Thanks for this very useful post, Halsey.
I thought your advice in the last sentence was very sensible:
>> We should continue to cast our nets widely for other lessons on successful policies and interventions.
Indeed, we should cast our nets widely both geographically *and* temporally. You mention in your post that Finland embarked on a comprehensive reform of its education system in the 1970s. I find that many people look at the places that are high in the PISA league tables *today* and make a simple equation between what those places are doing *today* and their PISA scores *today*.
In the Finnish case, many people point to things like 'good teacher selection and preparation' (which you of course mention in your post) as important factors behind the 'Finnish success'. Let's stipulate, for our purposes here, that this linkage is indeed correct. Even if we accept this 'lesson' (which seems rather reasonable to me), it is important to note that the way Finland selects and prepares its teachers in 2013 is a result of the accretion of changes and results that have occurred over decades, in response to specific contexts and challenges there. Now, whether or not these contexts and challenges were unique to Finland, I don't know (some probably are/were, some not.) But simply saying that Finland = good teacher selection & preparation -> good PISA scores (which is the message that one hears repeated time and again) really isn't terribly useful for policymakers today. (I know that you aren't saying something this simplistic, Halsey -- but lots of other folks sure seem to be!)

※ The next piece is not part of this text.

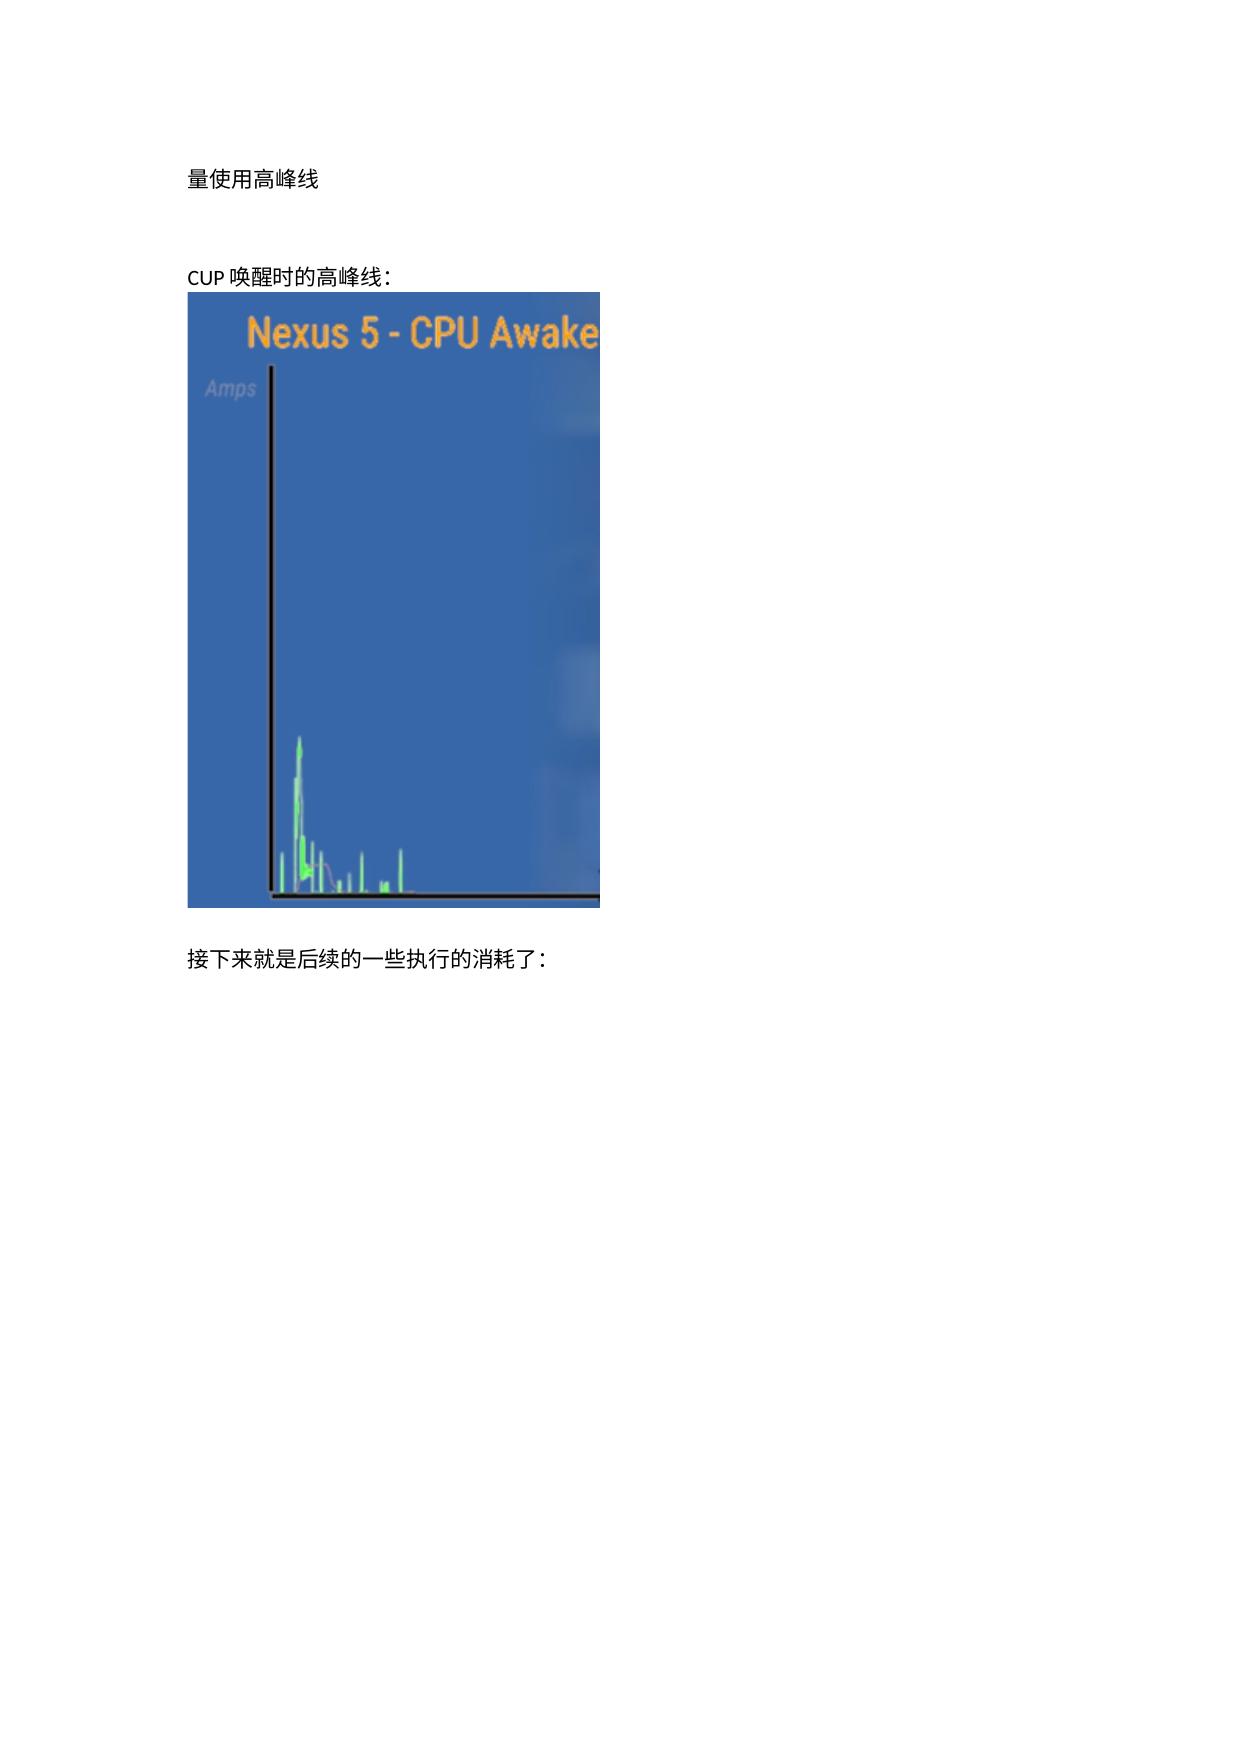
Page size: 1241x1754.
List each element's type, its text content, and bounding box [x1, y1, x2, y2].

How was Finland able to increase selectivity and improve preparation, beginning with the reforms that started almost four decades ago? What worked, what didn't, and how did they know the difference? Answers to those sorts of questions are a bit more complicated, and fuzzy, and perhaps don't lend themselves as readily to the soundbites of politicians and reporters who offer up the PowerPoint-friendly advice that 'you need to be more selective in who enters the teacher profession, just like Finland is' -- but they might be more valuable to policymakers in the end.